More than three-quarters of older workers with less than a high school diploma have physically difficult jobs, while less than one-quarter of older workers with advanced degrees have similarly taxing positions, according to a 2010 study by the Center for Economic & Policy Research. Less-educated workers who plan to work past 65 generally do so because they have to, not because they want to. My Bloomberg colleague Suzanne Woolley recently reported on a survey by the consulting firm Willis Towers Watson that found that employees who expected to work longer were ”less healthy, more stressed, and more likely to feel stuck in their jobs than those who expect to retire earlier.”
Is there a way to take advantage of the work capacity of older Americans without harming the less-educated, who are more likely to have physically difficult jobs and less likely to have the skills employers want? “It’s reasonable to be concerned about the people who may not be able to work longer,” said Coile.Unfortunately, there’s no way to raise the retirement age that’s problem-free. One idea is to raise the normal retirement age to, say, 70, but make it easier for older people to go on disability. Right now, qualifying for Social Security disability insurance is an arduous process that consumes the time and money of both applicants and the government. It would be hard to speed up the evaluation process without making a lot of wrong determinations.
A streamlined alternative would be to base the normal retirement age on a worker’s occupation — raising it higher for deskbound jobs. The National Commission on Fiscal Responsibility & Reform proposed something along those lines in 2010, not mentioning occupation as a criterion but “considering relevant factors such as the physical demands of labor.” That could lead to a lot of gamesmanship, however, as people lobby to have their occupations declared onerous. That’s what happened when Greece tried it: As of 2010, the New York Times reported, the early-retirement provision covered ”radio and television presenters, who are thought to be at risk from the bacteria on their microphones, and musicians playing wind instruments, who must contend with gastric reflux as they puff and blow.”

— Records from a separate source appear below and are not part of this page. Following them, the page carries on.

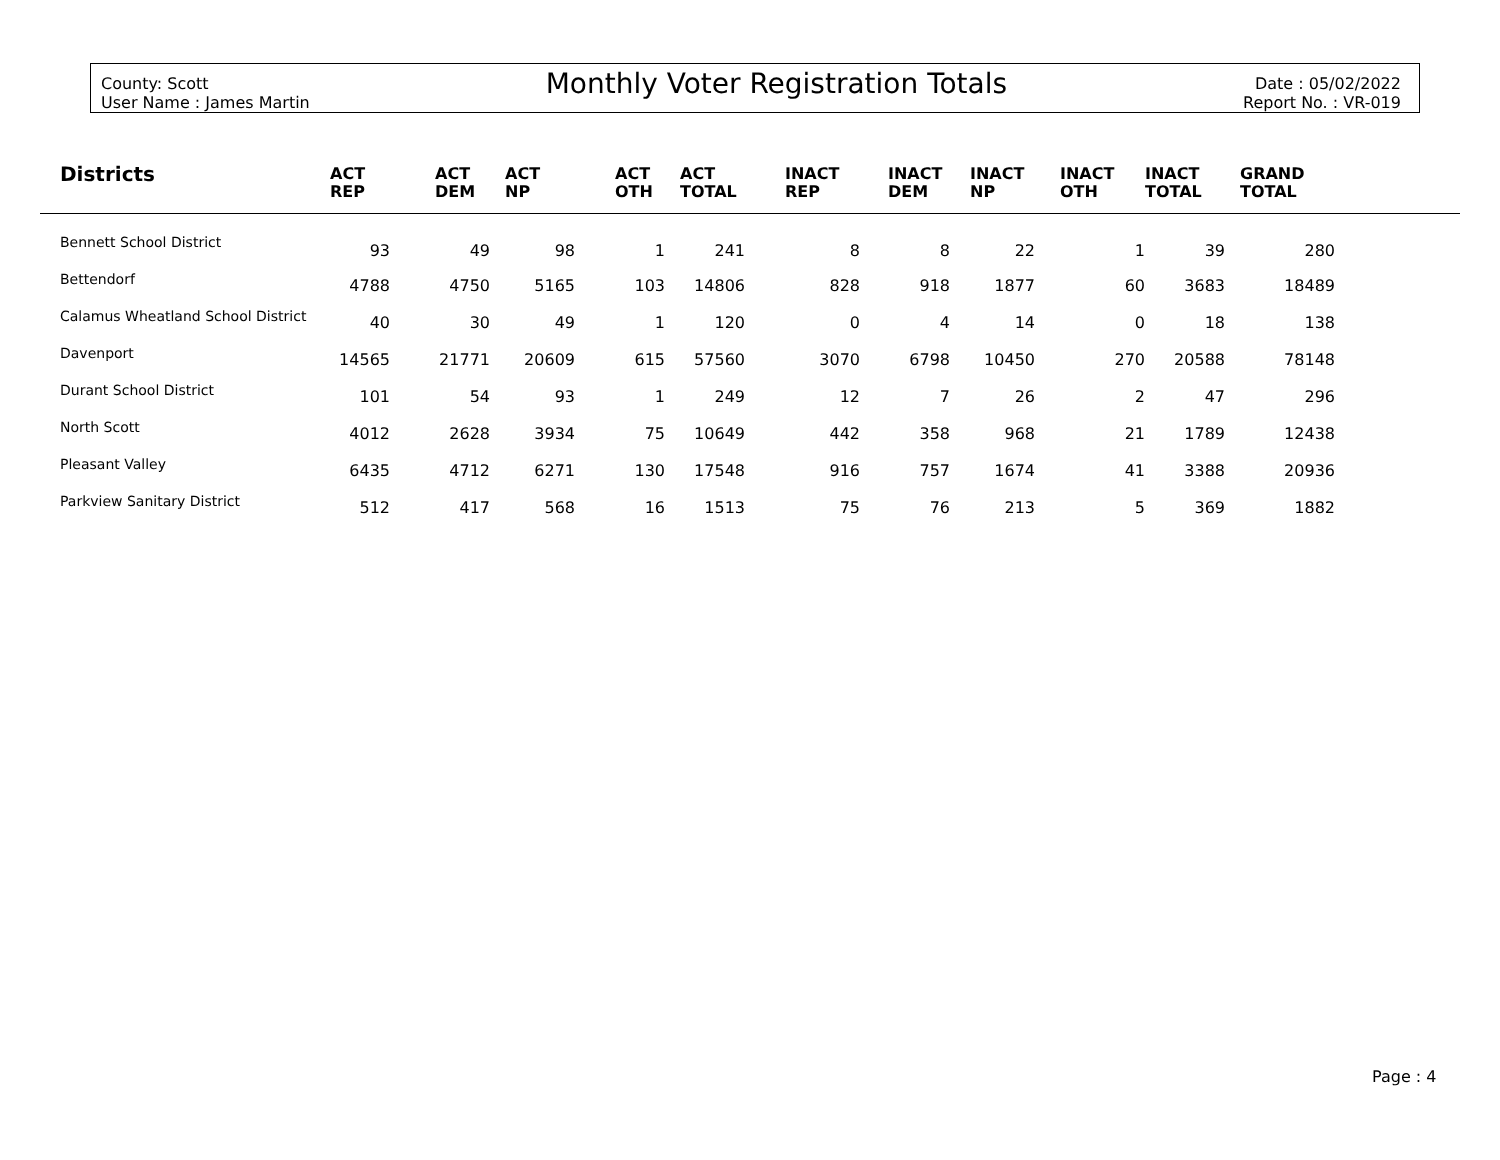County: Scott
User Name : James Martin
Monthly Voter Registration Totals
Date : 05/02/2022
Report No. : VR-019
| Districts | ACT REP | ACT DEM | ACT NP | ACT OTH | ACT TOTAL | INACT REP | INACT DEM | INACT NP | INACT OTH | INACT TOTAL | GRAND TOTAL | |
| --- | --- | --- | --- | --- | --- | --- | --- | --- | --- | --- | --- | --- |
| Bennett School District | 93 | 49 | 98 | 1 | 241 | 8 | 8 | 22 | 1 | 39 | 280 | |
| Bettendorf | 4788 | 4750 | 5165 | 103 | 14806 | 828 | 918 | 1877 | 60 | 3683 | 18489 | |
| Calamus Wheatland School District | 40 | 30 | 49 | 1 | 120 | 0 | 4 | 14 | 0 | 18 | 138 | |
| Davenport | 14565 | 21771 | 20609 | 615 | 57560 | 3070 | 6798 | 10450 | 270 | 20588 | 78148 | |
| Durant School District | 101 | 54 | 93 | 1 | 249 | 12 | 7 | 26 | 2 | 47 | 296 | |
| North Scott | 4012 | 2628 | 3934 | 75 | 10649 | 442 | 358 | 968 | 21 | 1789 | 12438 | |
| Pleasant Valley | 6435 | 4712 | 6271 | 130 | 17548 | 916 | 757 | 1674 | 41 | 3388 | 20936 | |
| Parkview Sanitary District | 512 | 417 | 568 | 16 | 1513 | 75 | 76 | 213 | 5 | 369 | 1882 | |
Page : 4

One problem with today’s Social Security disability insurance is that it’s all or nothing. You either can work or you can’t, as far as the system is concerned. Some economists have suggested moving to something more like that used by the Department of Veterans Affairs, which rates disabilities on a severity scale of 10 percent to 100 percent, or completely disabled. A sliding scale would seem suitable for an aging workforce, since getting old is one long process of sliding downhill in terms of ability to work.
As this last chart shows, there’s room for most people to work longer than they do now, if that’s what the economy and the Social Security system need. The chart shows that the share of people working above the traditional retirement age, while higher than in recent decades, remains lower in percentage terms than it was in the 1940s and 1950s.
Keep in mind that life expectancy for 65-year-old men and women is longer now. It was about 14 years in 1950 vs. 19 years in 2010, according to the National Center for Health Statistics. The idea of a multi-decade period of leisure at the end of one’s life is very much a modern invention, and a costly one for the economy. That’s why finding ways to keep more people working longer — in an equitable way — is a priority.